The European Court of Human Rights ruled in January 1999 in Laskey, Jaggard and Brown v. United Kingdom that no violation of Article 8 of the European Convention on Human Rights occurred in the Spanner case because the amount of physical or psychological harm that the law allows between any two people, even consenting adults, is to be determined by the jurisdiction the individuals live in, as it is the State’s responsibility to balance the concerns of public health and well-being with the amount of control a State should be allowed to exercise over its citizens.

In the Criminal Justice and Immigration Bill 2007, the British Government cited the Spanner case as justification for criminalizing images of consensual acts, as part of its proposed criminalization of possession of “extreme pornography”, which criminalization eventually occurred in 2009. That 2009 law (as the Spanner Trust’s website notes), “makes it illegal to possess pornographic images which show an act which threatens a person’s life, an act which results, or is likely to result, in serious injury to a person’s anus, breasts or genitals, an act which involves sexual interference with a human corpse, or a person performing an act of intercourse or oral sex with an animal (whether dead or alive).” There was an unsuccessful prosecution in the United Kingdom in 2012 where it was argued by the prosecution that images of anal fisting constitute extreme pornography and thus are illegal to possess because the act is “likely to result in serious injury to a person’s anus, breasts or genitals”. Specifically, in August 2012, Simon Walsh, a former aide to then London mayor Boris Johnson, was charged with possessing five images of “extreme pornography”, which were not found by police on his computers, but as email attachments on a Hotmail server account. He was found not guilty on all counts. Three images were of urethral sounding, and two of anal fisting. The images were all of consensual adult sexual activity. The Crown Prosecution Service maintained that the acts depicted were “extreme” even if the jury disagreed in this case.

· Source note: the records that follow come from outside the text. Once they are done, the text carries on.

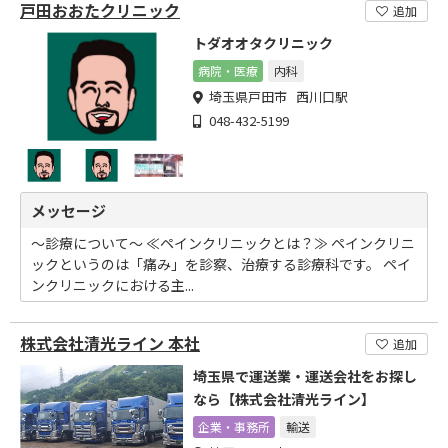
戸田おおたクリニック
追加
トダオオタクリニック
病院・医療
内科
埼玉県戸田市 西川口駅
048-432-5199
メッセージ
～診療について～ ≪ペインクリニックとは？≫ ペインクリニ
ックというのは「痛み」を診察、治療する診療科です。 ペイ
ンクリニックにおける主...
株式会社清光ライン 本社
追加
埼玉県で運送業・運送会社をお探し
なら【株式会社清光ライン】
企業・事務所
輸送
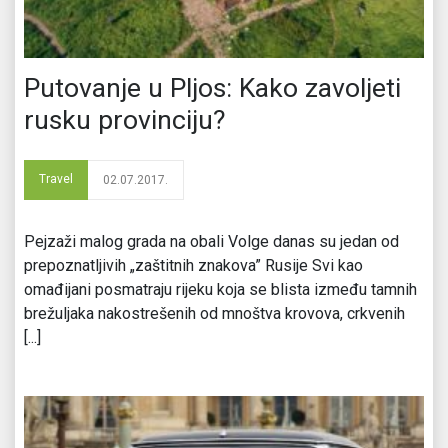
Putovanje u Pljos: Kako zavolјeti
rusku provinciju?
Travel
02.07.2017.
Pejzaži malog grada na obali Volge danas su jedan od
prepoznatljivih „zaštitnih znakova” Rusije Svi kao
omađijani posmatraju rijeku koja se blista između tamnih
brežuljaka nakostrešenih od mnoštva krovova, crkvenih
[...]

Notable Related Organizations

SM Gays is a British group formed to encourage gay men who practice SM (meaning sadism and masochism) to do so safely. It was founded in London in July of 1981. SM Gays provided the infrastructure that started Countdown on Spanner, which began in 1992 and helped organize and finance the legal defense of men targeted by Operation Spanner. In 1996, Countdown on Spanner received the Large Nonprofit Organization of the Year award as part of the Pantheon of Leather Awards.

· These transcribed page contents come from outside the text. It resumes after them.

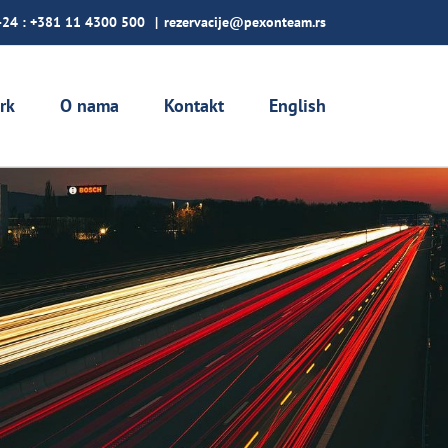
-24 :
+381 11 4300 500
|
rezervacije@pexonteam.rs
rk
O nama
Kontakt
English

The Spanner Trust is an organization in the United Kingdom set up in 1995 to provide assistance to the Operation Spanner defendants, lobby for a change in British law to legalize sadomasochism (meaning sadism and masochism), and provide assistance to any person subjected to discrimination because of their consensual sexual behavior.

Other

On 28 November 1992, the first SM Pride parade was held, inspired by the Operation Spanner case, with more than 700 people marching through Central London. An SM pride parade has been held in London every year since.